Les directions d’école signalent notamment :
- des difficultés de connexion et des lenteurs importantes ;
- des validations aléatoires nécessitant de multiples vérifications ;
- des fonctionnalités temporairement indisponibles ;
- des difficultés dans les procédures d’admission des élèves ;
- des listes d’effectifs prévisionnels peu fiables ;
- une ergonomie dégradée qui allonge considérablement le temps nécessaire à la réalisation des tâches administratives ;
- la disparition de certaines fonctionnalités pourtant essentielles à l’organisation de la rentrée.
Ces problèmes techniques surviennent à un moment particulièrement sensible de l’année scolaire, alors que les équipes construisent les structures pédagogiques, répartissent les élèves et préparent les organisations de classes pour septembre.
Une charge de travail supplémentaire pour les directions d’école
Au-delà de l’aspect technique, ces dysfonctionnements ont des conséquences très concrètes sur les conditions de travail.
Les directrices et directeurs d’école doivent multiplier les contrôles, ressaisir des données, vérifier la prise en compte des modifications et consacrer un temps important à des tâches qui devraient être simples et rapides.
Cette situation génère :
- une perte de temps importante ;
- une augmentation de la charge mentale ;
- un risque accru d’erreurs administratives ;
- des difficultés dans la préparation de la rentrée scolaire ;
- une dégradation des conditions de travail des directions d’école.
Une fois encore, les personnels compensent les insuffisances d’un outil institutionnel par leur engagement personnel et un allongement de leur temps de travail.

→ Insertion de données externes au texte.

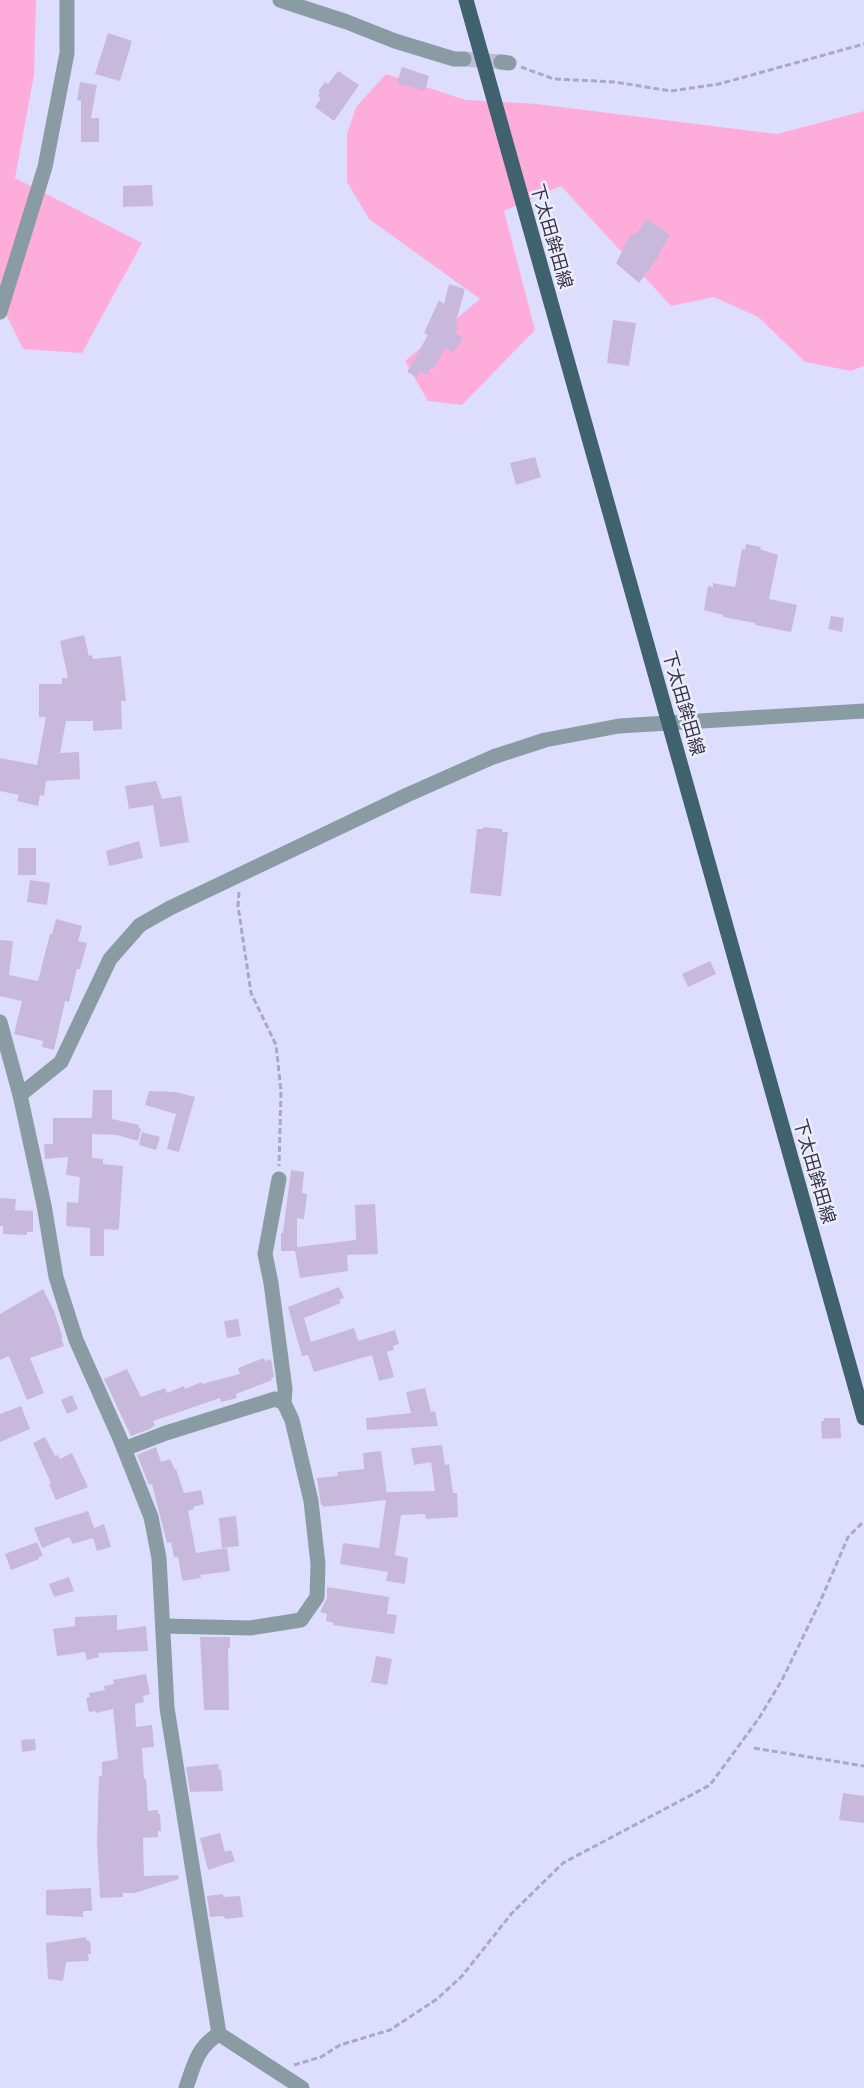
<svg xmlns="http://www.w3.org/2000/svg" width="864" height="2088" font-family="'PT Sans','Noto Sans JP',sans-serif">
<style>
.green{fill:#feaddb}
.building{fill:#c8b9dc}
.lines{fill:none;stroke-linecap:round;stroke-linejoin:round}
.minor-tunnel{stroke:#bbbcd8;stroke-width:15;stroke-dasharray:15 8;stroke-linecap:butt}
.path{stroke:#a8a9c3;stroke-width:3;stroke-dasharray:6 3;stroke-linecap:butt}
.minor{stroke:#899ca3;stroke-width:15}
.major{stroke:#40626f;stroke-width:15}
.labels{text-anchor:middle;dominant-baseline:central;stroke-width:5;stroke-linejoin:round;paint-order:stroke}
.street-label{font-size:18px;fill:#353544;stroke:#ecedfc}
</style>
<rect width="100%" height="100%" fill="#dddefd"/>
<g class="green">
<polygon points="0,0 36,0 34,75 15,178 142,243 82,353 23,349 0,302"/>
<polygon points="386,74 466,100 537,104 777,134 864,111 864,366 851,371 805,362 758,317 714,297 671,306 561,186 504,211 535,330 462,405 428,401 405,361 480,299 369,219 347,182 347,134 356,107"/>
</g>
<g class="building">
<polygon points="108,33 132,41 120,81 95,74"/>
<polygon points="402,67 429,76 425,91 397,83"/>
<polygon points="338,71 359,85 334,121 315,107 321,98 318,96 320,93 318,92 325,82 328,84"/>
<polygon points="80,82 97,85 91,118 99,118 99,142 81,142 81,101 77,100"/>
<polygon points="152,185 153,206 123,207 123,186"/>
<polygon points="647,219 670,235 659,253 660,254 639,283 616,263 624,248 623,247 632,233 635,235"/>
<polygon points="449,284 465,289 456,321 458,322 455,326 458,328 455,333 463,338 453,353 445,348 433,369 431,368 427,375 421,371 417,377 407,372 428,335 424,333 439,300 444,304"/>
<polygon points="613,320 636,323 629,366 607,363"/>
<polygon points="535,457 541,477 516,485 510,463"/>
<polygon points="746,544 761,547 760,549 778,555 769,599 797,605 791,632 755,625 755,623 723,617 723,615 704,610 708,586 713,587 713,583 735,587 742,549 745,550"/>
<polygon points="831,616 844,618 842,632 828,629"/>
<polygon points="84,635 89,656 92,655 93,659 121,656 126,701 121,701 122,729 93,731 93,721 66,721 60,753 79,752 80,779 46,781 44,796 40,795 38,806 17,801 19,795 0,791 0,758 37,765 46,717 39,717 39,684 62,684 62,678 68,678 60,641"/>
<polygon points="156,781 162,799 181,796 189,842 160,847 153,805 129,809 125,786"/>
<polygon points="484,827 502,829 502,832 508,832 501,896 470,893 477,829 483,829"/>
<polygon points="139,841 143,858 109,866 106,851"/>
<rect x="18" y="848" width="18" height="27"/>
<polygon points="30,880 50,883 47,905 27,902"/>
<polygon points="56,919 82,926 78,941 87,943 80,969 77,969 69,1002 65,1001 54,1050 42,1047 43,1041 14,1034 22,1001 0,996 0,940 13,941 9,975 38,981 50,934 52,934"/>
<polygon points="710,961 716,974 688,987 682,974"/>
<polygon points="93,1090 112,1090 112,1119 139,1125 139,1128 141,1129 138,1141 117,1135 92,1134 92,1158 103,1159 103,1164 123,1166 119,1228 117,1230 104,1229 104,1256 90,1256 90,1228 66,1226 67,1202 78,1203 80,1177 66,1175 68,1157 45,1159 44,1144 53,1144 53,1118 92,1118"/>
<polygon points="149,1091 176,1092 195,1097 179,1152 167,1149 176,1114 145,1105"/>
<polygon points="142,1132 160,1137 156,1150 139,1145"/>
<polygon points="291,1170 304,1172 302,1193 307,1194 304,1219 297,1218 297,1247 356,1240 355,1205 375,1204 378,1254 347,1255 348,1271 300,1278 295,1251 281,1251 281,1233 283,1233"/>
<polygon points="0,1198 16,1199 15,1210 33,1211 33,1232 27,1232 27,1235 3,1234 3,1226 0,1226"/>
<polygon points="339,1287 344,1298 339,1300 341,1303 304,1318 311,1342 354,1328 358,1341 395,1330 399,1344 393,1346 394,1350 387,1352 394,1377 379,1381 372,1355 314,1372 308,1355 302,1356 288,1307"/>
<polygon points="43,1289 54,1311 63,1338 61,1338 64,1346 30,1358 44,1393 27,1400 9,1356 0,1360 0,1314"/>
<polygon points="238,1319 241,1336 227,1338 224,1321"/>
<polygon points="264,1358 265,1361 271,1359 274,1377 271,1378 272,1380 236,1394 237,1398 221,1402 220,1398 153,1421 155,1425 150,1429 131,1436 104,1379 127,1369 141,1397 165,1388 167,1393 184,1386 185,1389 201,1382 202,1384 240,1374 238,1368"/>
<polygon points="425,1388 431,1412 435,1411 438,1426 367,1430 366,1418 411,1413 406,1392"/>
<polygon points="72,1395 78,1409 67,1414 61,1400"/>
<polygon points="21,1406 30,1429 0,1442 0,1414"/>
<polygon points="824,1418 840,1418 841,1438 822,1439 821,1421 824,1421"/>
<polygon points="45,1437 55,1456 58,1455 60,1459 72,1453 88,1487 56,1500 49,1484 51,1483 33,1443"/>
<polygon points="442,1445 445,1465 449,1464 453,1493 457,1493 458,1517 426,1519 425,1514 401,1515 395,1555 408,1558 405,1584 386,1581 388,1572 340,1564 343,1543 379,1548 386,1500 323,1507 323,1505 321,1505 317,1478 338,1476 337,1472 364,1469 363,1453 381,1451 387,1494 388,1492 435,1491 431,1462 414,1465 411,1448"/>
<polygon points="156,1447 161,1462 170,1459 175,1470 176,1469 184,1493 201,1490 204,1504 193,1507 194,1509 188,1511 196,1553 227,1548 230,1571 200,1575 201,1578 183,1581 182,1579 178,1557 174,1557 171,1542 167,1543 152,1484 149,1485 137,1455"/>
<polygon points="88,1511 94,1528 104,1524 111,1547 97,1551 93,1538 73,1544 69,1537 42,1548 34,1528"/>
<polygon points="236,1516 239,1546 222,1548 219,1518"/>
<polygon points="37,1542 43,1556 39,1557 39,1559 11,1570 5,1554"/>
<polygon points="69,1577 74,1591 54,1597 49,1584"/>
<polygon points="327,1587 389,1597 387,1614 397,1615 394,1634 333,1625 334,1623 326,1621 327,1614 320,1612 327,1598"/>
<polygon points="117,1615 117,1630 146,1626 148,1651 98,1653 99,1657 87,1660 85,1652 57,1656 53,1629 75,1626 75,1617"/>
<polygon points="200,1637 230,1637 230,1648 228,1648 229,1710 204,1710"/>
<polygon points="376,1656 392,1659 387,1685 371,1682"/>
<polygon points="146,1674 150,1694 143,1696 144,1702 135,1704 136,1727 152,1725 154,1747 142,1748 144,1779 146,1779 148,1811 158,1810 158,1814 160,1814 161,1831 158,1831 158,1837 143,1838 144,1876 178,1875 179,1879 135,1893 123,1893 123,1897 100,1898 97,1843 99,1776 102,1776 102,1762 118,1759 113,1709 96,1713 95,1711 89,1712 86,1698 90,1697 89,1693 105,1690 104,1686 114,1684 113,1680"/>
<polygon points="35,1739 36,1750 22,1752 21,1740"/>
<polygon points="218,1764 219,1770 221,1769 223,1791 190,1792 186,1767"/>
<polygon points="843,1793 864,1796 864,1823 839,1820"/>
<polygon points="220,1833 225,1852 231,1850 235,1861 208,1870 200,1838"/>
<polygon points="91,1888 92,1911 83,1911 83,1917 46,1915 46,1890"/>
<polygon points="223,1894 223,1897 240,1896 243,1917 225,1919 224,1916 210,1917 207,1896"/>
<polygon points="86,1937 86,1940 90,1941 91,1954 88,1954 89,1961 66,1962 63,1981 48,1979 46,1943"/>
</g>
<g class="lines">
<polyline class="minor-tunnel" points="464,59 501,62"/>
<g class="path">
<polyline points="521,67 554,79 615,82 671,91 719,84 864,44"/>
<polyline points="239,892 238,906 251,993 276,1045 281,1091 279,1166"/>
<polyline points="754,1748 864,1766"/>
<polyline points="294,2065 321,2057 340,2045 390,2030 437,1999 462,1976 512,1913 563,1863 710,1785 759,1718 782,1680 820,1602 848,1537 864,1521"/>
</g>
<g class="minor">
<polyline points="280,0 347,22 395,41 454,59 464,59"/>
<polyline points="501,62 509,63"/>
<polyline points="0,312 45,167 67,53 67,0"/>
<polyline points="0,1022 20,1095 44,1205 56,1277 76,1340 121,1441 151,1517 159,1558 167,1708 219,2034 302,2088"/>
<polyline points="20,1095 61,1062 110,959 140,925 170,908 407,795 493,757 545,740 619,726 864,711"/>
<polyline points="124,1449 166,1433 275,1399 284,1403"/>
<polyline points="163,1626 250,1628 301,1620 317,1597 318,1564 311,1501 292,1420 284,1403 285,1389 271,1283 265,1254 279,1179"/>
<path d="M186,2088C194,2065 197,2047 219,2034"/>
</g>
<polyline class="major" points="466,0 864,1418"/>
</g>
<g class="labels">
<g class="street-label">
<text transform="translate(552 236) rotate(74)">下太田鉾田線</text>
<text transform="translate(684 703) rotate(74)">下太田鉾田線</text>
<text transform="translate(815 1171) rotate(74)">下太田鉾田線</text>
</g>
</g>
</svg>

Les demandes de la CFDT Académie de Bordeaux
Pour la CFDT Académie de Bordeaux, cette situation ne peut perdurer.
Nous demandons :
- la correction rapide des dysfonctionnements d’ONDE ;
- une information transparente des écoles sur les problèmes rencontrés et leur calendrier de résolution ;
- la reconnaissance du temps de travail supplémentaire imposé aux directions d’école ;
- l’attribution de moyens complémentaires, notamment sous forme de décharges supplémentaires lorsque cela est nécessaire ;
- la mise en place de mesures de compensation pour reconnaître le surcroît de travail subi par les personnels.
La rentrée 2026 ne peut pas reposer sur le seul engagement des personnels
La préparation de la rentrée scolaire est une mission essentielle qui conditionne le bon fonctionnement des écoles dès le mois de septembre.
Les difficultés rencontrées avec ONDE ne doivent pas être minimisées. Elles pèsent directement sur le travail des directions d’école et sur l’ensemble des équipes pédagogiques.
La CFDT Académie de Bordeaux continuera d’intervenir auprès du rectorat et des DSDEN afin que des solutions rapides soient apportées et que les personnels ne soient pas une nouvelle fois contraints de compenser seuls les défaillances d’un outil numérique institutionnel.
Nous ne manquerons pas de vous tenir informés des réponses qui seront apportées à notre courrier.